Coursey, a 1986 graduate of Northeastern State University who now operates Backwoods Food Manufacturing, shared some of those things Wednesday morning as a featured speaker with NSU’s Battenfield-Carletti Distinguished Entrepreneur Lectureship Series.
“Be willing to work harder than you did in your entire life — physically and mentally,” she told students, faculty members and others who packed the Webb Center Auditorium. “And be willing to do so with no immediate financial reward.”
Coursey attributed her business success to being adaptable.
“Fifteen years ago, if you’d have mentioned to me we’d be manufacturing food products for a living, I’d have argued with you,” she said. “It’s been a huge learning curve for us.”
She said her business began as a part-time venture, filling gift baskets with her own food products. She said she soon learned she had to use a licensed kitchen if she was to sell food products.
“We found a licensed kitchen in a community building and rented it for $15 a night. We’d put everything in the back seat, haul it in and haul it out,” she said. “We decided we had something here.”
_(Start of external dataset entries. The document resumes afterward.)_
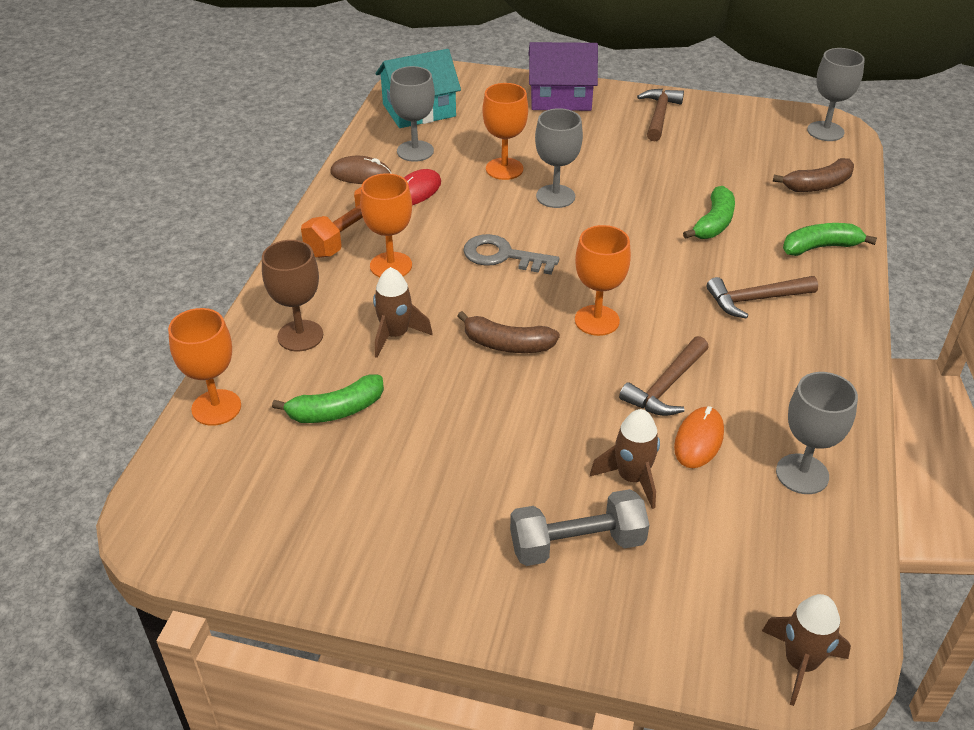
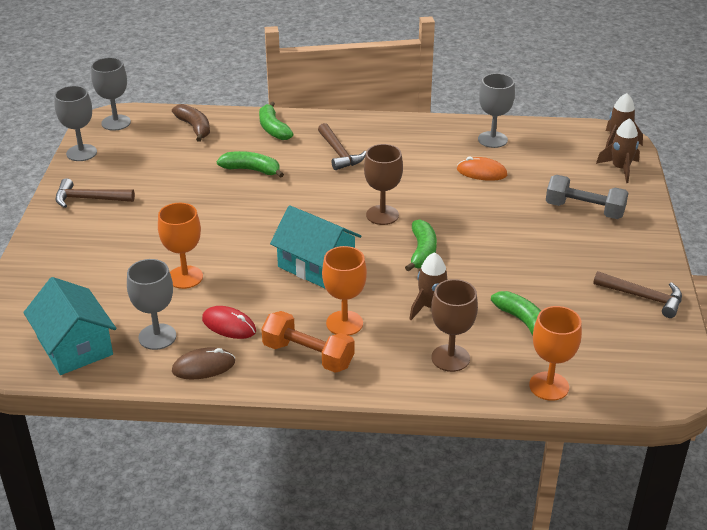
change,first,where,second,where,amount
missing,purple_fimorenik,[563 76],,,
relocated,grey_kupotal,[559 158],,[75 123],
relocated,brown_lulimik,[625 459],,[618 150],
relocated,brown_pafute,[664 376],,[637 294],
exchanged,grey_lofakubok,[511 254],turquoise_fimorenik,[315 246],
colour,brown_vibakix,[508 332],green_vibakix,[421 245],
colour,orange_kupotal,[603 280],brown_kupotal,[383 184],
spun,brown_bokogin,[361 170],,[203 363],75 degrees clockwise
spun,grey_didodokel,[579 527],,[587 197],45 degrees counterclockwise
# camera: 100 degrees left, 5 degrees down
Coursey recounted the various risks she took and opportunities she seized.
For example, at a trade show, she ran into a salsa manufacturer who came to her about making his product.
“I wasn’t sure I really wanted to do it,” she said. “Do we really want to help a competitor?”
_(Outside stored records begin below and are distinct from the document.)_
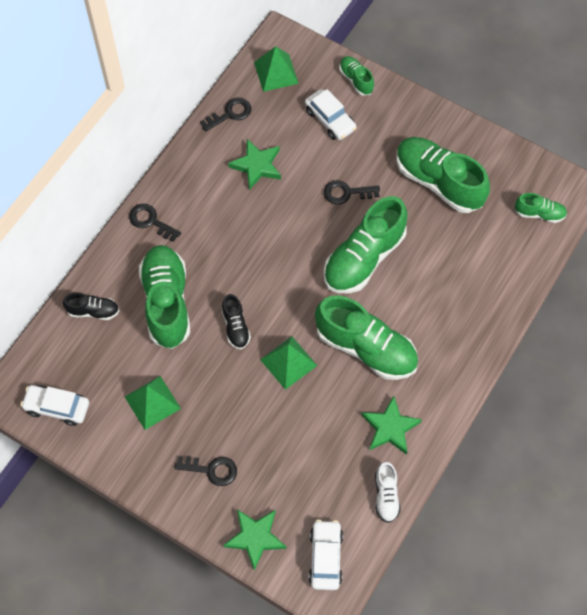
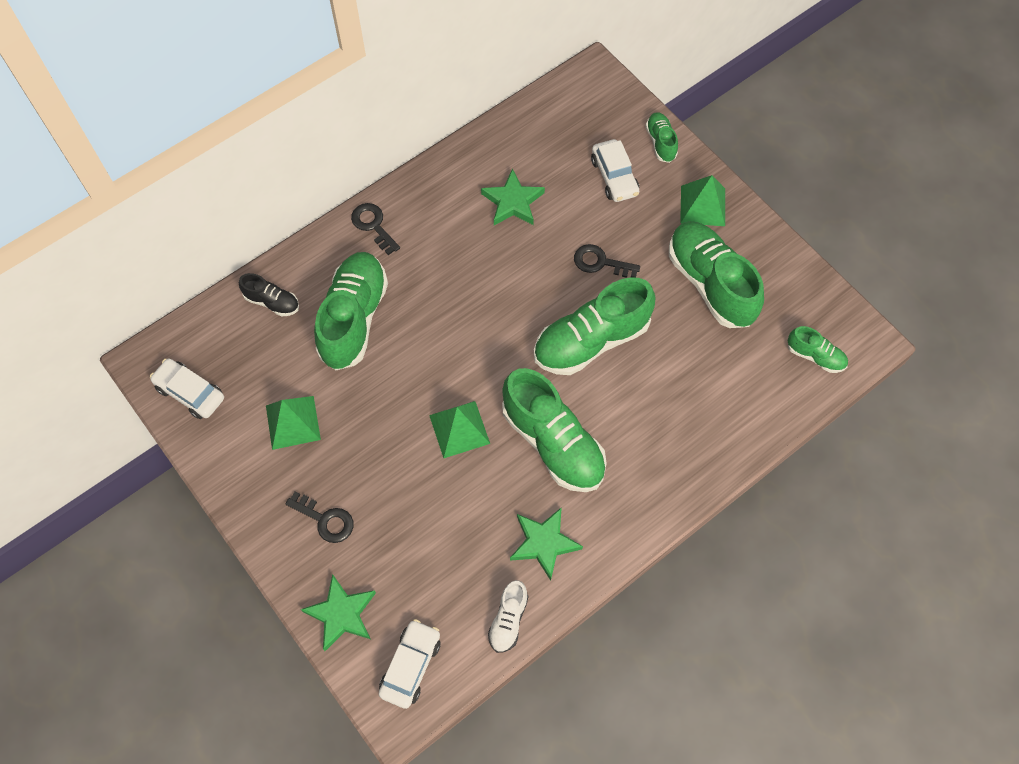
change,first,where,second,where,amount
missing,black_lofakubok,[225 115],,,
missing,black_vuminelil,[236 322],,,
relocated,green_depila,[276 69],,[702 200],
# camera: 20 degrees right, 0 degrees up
However, she recalled deciding, “If we can make a dime out of every case they sell, it would help us.”
“That’s what got us into contract packaging,” she said.
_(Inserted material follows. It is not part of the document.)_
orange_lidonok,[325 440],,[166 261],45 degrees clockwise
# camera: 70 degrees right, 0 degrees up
The company was incorporated in 1999 as Backwoods Foods Manufacturing, as an FDA-licensed and regulated plant.
“We got our building finished in January 2003,” Coursey said. “Despite my experience, I felt we were going to be slammed. Several times, I thought we were going to go under.”
But they kept going.
“We started looking for customers. We had no budget for payroll, but we had some friends who were dependable who wanted to help,” she said. “For every ‘no,’ I got a ‘maybe’ or a ‘yes.’”
As a result, she said the business grew from five contract customers to 42 from as far away as New York and Florida.
Coursey earned a Master of Business Administration from NSU in 1998 and was a past director of the Oklahoma Small Business Development Center at NSU.
Dr. Jeff Lowenthal, NSU assistant professor of management, said Coursey was “one of the top two presenters we had in the six years I’ve been here.”
“It was the ease of her presentation. It complemented what we teach our students,” he said.